Unsurprisingly given that the three primary
nutrient groups, known as macronutrients,
that humans need to survive are carbohydrates,
proteins, and fats, according to the American
Chemical Society, a healthy breakfast should
consist of mostly carbohydrates and proteins.
Shocker, I know.
And, indeed, cereal, even if it’s simply
a bowl of pure sugar, constitutes carbs.
So these products can indeed technically be
considered an essential part of a complete
breakfast, just perhaps not an advisable one
given the vast majority are essentially candy
cleverly marketed to appear nutritious, often
complete with a giant label on the side showing
all the vitamins added to the product… along
with tiny recommended serving sizes that nobody
even comes close to following to mask the
absolute massive number of calories and sugar
most real-world servings of the products contain.
But to be fair, combined with certain other
breakfast items, in extreme moderation this
staple of the breakfast world could potentially
be useful if one leads a very physically active
life, instead of just rolling out of bed only
to very soon after sit at a desk all day and
then come home and sit on the couch until
bed time.
On that note, perhaps those sedentary, wealthy
aristocrats of old were on to something in
choosing to skip the morning meal.
And for those who led a heavily manual labored
life, it is perhaps no surprise that some
form of grain-based morning meal seems to
have been the choice people made throughout
most of recorded history- easy to quickly
eat and comprised of a mix of simple and complex
carbs to provide both quick and relatively
longer lasting stores of energy, all while
avoiding too much protein and fat which, while
otherwise essential for life and important
for things like maintaining muscle mass, might
not sit well when eating mostly that in the
morning and then jumping right into hard labor.
Funny enough, while you might think products
like Grape-Nuts or Corn Flakes would offer
a better alternative to more sugary breakfast
cereals, at least in terms of avoiding a blood
sugar spike, it should be noted that Grape-Nuts
has a glycemic index of 71.
(For the uninitiated, the GI is a scale showing
the effect of a given food item on one’s
blood sugar levels, with 100 being pure glucose.)
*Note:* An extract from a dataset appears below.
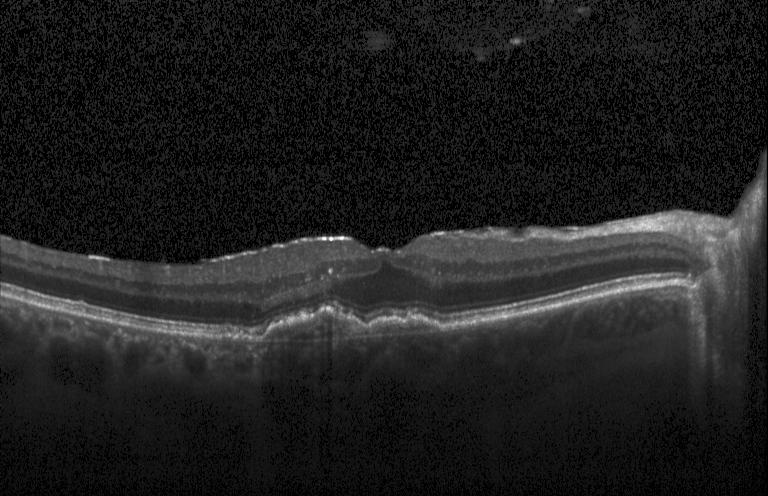
Macular scan. OCT B-scan. Heidelberg Spectralis OCT system
Dx: CNV.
This is surprisingly higher than such sugary
cereals as Fruit Loops (about 69) and Frosted
Flakes (about 55).
For further shocking reference, Corn Flakes
has a mean GI of about 81, and Rice Krispies
are at 82, while table sugar only has a GI
of 60.
That said, good nutrition is a lot more complicated
than just looking at a single number and there
is definitely a place for food items high
on the GI, particularly ones that offer other
benefits like lots of fiber and micronutrients.
It’s just surprising how high the vast majority
of breakfast cereals, even seemingly non-sugary
ones like Grape-Nuts, are on that index.
In 1941, CheeriOats were introduced as a “ready-to-eat”
oat cereal.
The name emphasized the main ingredient to
differentiate itself from the numerous other
brands out there whose products were generally
made of things like wheat.
Unfortunately for CheeriOats, Quaker Oats
took offense to the name, claiming the “Oats”
part infringed on their trademark.
While it is highly unlikely Quaker Oats would
have won in court, to avoid the issue altogether,
the name was changed to Cheerios in 1945.